# Reading passage
I am puzzled by the majority’s reference to the district court’s statement — to the effect that Chavez was competent at the rule 11 hearing — as a finding rather than an indication of a judicial determination of competence. See Majority opinion, ante at *1262p. 1257. While it is true that the court accepting the guilty plea failed to make an express finding of Sieling competence, this court has held specifically that such a failure does not amount to a denial of due process. Spikes v. United States, supra, 633 F.2d at 146 n.3. In Spikes for example, after reviewing a record of the rule 11 proceeding, the panel ruled that an “implicit” finding of Sieling competence had been made. It is anomalous that a similar implicit finding is not made here, where instead of a panel reading a cold transcript, the same judge who accepted the guilty plea ruled at the habeas proceeding that he indeed had found Chavez competent in the prior hearing.3

Since the majority prefers to characterize the district court’s statement as a finding rather than an implicit indication that a judicial determination of competence had been made their review is not limited by the clearly erroneous standard, but is comprehensive. See Majority opinion, ante at p. 1257. In my view, however, under either standard of review it is clear Chavez was competent to plead guilty.

The evidence relied upon by the majority, when explored in greater detail, is not convincing. Chavez’s firing of his attorney was a proper exercise of his rights and is not necessarily evidence of incompetency. Darrow v. Gunn, supra, 594 F.2d at 771. The most important point in the case is that there had been a psychiatric finding of insanity in 1971, although the finding was accompanied by a contemporaneous psychiatric report reaching a contrary conclusion. In this case, however, the district court had before it current reports which indicated competency. The mere existence of a previous finding of incompetency is not grounds for requiring the trial court to hold a competency hearing, and we have so held even when the determination of incompetency was made in proceedings ancillary to the criminal transaction for which the defendant was being tried. United States v. Caplan, 633 F.2d 534 (9th Cir. 1980). Our recent holding in Steinsvik v. Vinzant, 640 F.2d 949 (9th Cir. 1981) is to the same effect.

The “history of antisocial behavior” cited by the majority is in fact the defendant’s prior criminal record; and it is hardly surprising, at least to me, that an addict, with a record for previous crimes of violence, has “poor insight and judgment.” Surely such observations bear little weight in the decision to place a defendant in the class of offenders who are of doubtful mental competence. Chavez has an all too familiar history of drug addiction leading to violent crimes. It is not a history that demands a competency hearing before the district court conducts a rule 11 hearing for the entry of a guilty plea.

. The majority states correctly that Dr. Meyer did not specifically address the question of the defendant’s competency to enter a guilty plea. The report was addressed, rather, to competency to stand trial. There appears to be growing doubt, however, that the standards for competency to stand trial and competency to plead guilty should be stated in any different terms. See Bolius v. Wainwright, 597 F.2d 986, 988 n.3 (5th Cir. 1979). See generally Comment, Competence to Plead Guilty: A New Standard, 1974 Duke L.J. 149, 168-74.

. While Dr. Levy did note that further records could lead to an alteration of [his] opinion,” the remainder of the report, documented with extensive analytical observations, overwhelmingly indicated a belief in the defendant’s competence.

. Moreover, in Spikes, the district court denied the habeas motion on the basis of the standard governing competence to stand trial rather than the standard of Sieling competence — an error not deemed fatal by the Spikes court. Here, by contrast, the district court adopted the correct standard, but the majority nevertheless choose to overrule its finding.

# Listed entries
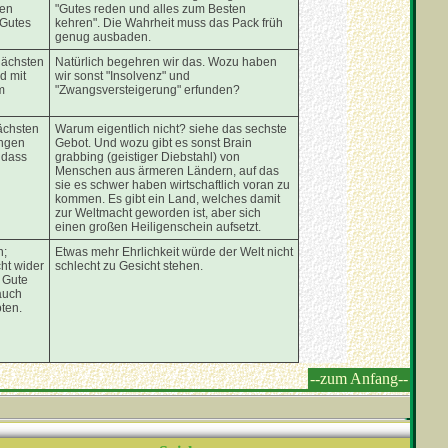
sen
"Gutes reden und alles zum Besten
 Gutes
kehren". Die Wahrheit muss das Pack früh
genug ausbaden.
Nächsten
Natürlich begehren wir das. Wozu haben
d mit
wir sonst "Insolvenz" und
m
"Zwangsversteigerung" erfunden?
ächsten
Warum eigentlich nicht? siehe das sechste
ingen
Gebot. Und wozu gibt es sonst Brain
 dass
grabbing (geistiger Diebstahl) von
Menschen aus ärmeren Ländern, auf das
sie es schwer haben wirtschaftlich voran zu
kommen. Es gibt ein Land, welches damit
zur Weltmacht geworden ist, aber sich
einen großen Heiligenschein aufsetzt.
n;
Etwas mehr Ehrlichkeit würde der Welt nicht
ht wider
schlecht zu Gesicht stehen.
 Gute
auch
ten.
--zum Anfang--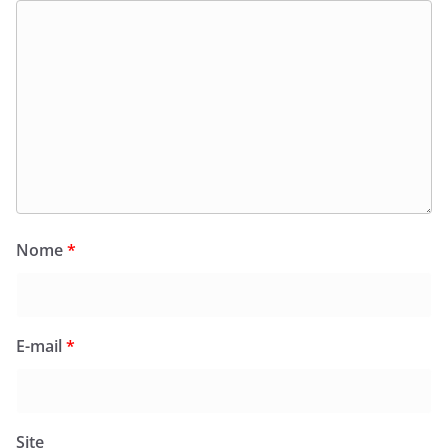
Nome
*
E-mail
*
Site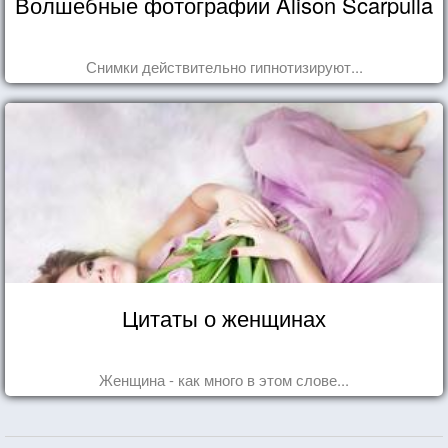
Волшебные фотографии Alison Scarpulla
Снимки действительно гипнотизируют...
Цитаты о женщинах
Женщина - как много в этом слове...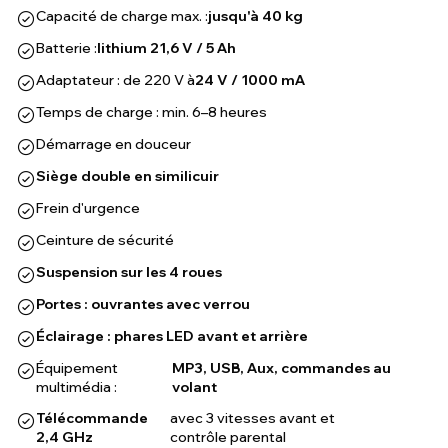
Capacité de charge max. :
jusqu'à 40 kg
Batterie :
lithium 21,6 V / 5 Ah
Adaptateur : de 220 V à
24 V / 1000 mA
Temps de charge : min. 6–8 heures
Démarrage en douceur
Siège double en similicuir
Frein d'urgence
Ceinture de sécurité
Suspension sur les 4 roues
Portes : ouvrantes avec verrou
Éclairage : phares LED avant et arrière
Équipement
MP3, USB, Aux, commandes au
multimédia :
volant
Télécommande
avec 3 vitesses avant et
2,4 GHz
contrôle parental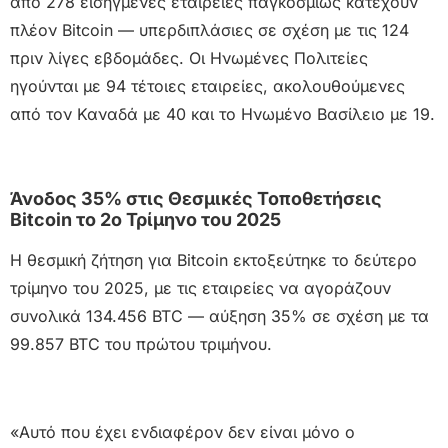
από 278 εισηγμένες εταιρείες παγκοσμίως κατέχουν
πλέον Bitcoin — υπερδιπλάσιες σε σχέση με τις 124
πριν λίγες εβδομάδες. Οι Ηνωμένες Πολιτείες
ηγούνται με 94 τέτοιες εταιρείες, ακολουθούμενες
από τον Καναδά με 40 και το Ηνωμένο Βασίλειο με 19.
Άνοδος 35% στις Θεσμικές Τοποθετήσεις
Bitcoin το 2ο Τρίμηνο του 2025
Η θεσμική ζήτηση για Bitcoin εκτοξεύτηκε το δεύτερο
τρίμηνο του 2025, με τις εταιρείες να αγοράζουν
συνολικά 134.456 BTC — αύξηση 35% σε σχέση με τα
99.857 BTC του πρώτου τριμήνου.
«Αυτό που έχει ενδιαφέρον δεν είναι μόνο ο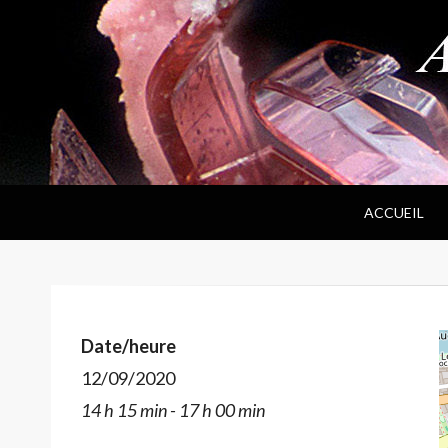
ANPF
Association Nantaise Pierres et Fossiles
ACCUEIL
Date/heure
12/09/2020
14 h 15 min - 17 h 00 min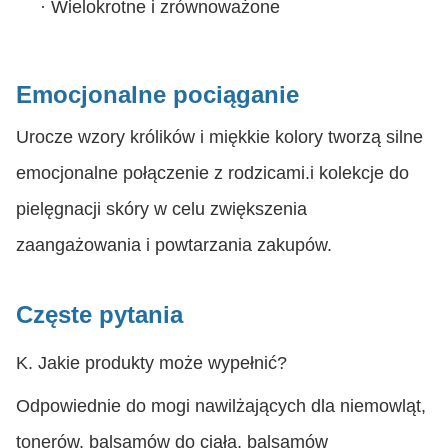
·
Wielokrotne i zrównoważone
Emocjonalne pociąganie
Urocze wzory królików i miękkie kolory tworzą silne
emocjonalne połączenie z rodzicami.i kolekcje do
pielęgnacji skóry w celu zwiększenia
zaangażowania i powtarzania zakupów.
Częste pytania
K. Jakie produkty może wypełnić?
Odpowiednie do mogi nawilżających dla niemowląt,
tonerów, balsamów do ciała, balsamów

# Problems to solve
1. In the Chavez competency text, in what year was the psychiatric finding of insanity made?
2. Reproduce word for word everything in the Chavez competency text above from "Since the majority" down to "to plead guilty.".

# Task answers
1. 1971

2.
Since the majority prefers to characterize the district court’s statement as a finding rather than an implicit indication that a judicial determination of competence had been made their review is not limited by the clearly erroneous standard, but is comprehensive. See Majority opinion, ante at p. 1257. In my view, however, under either standard of review it is clear Chavez was competent to plead guilty.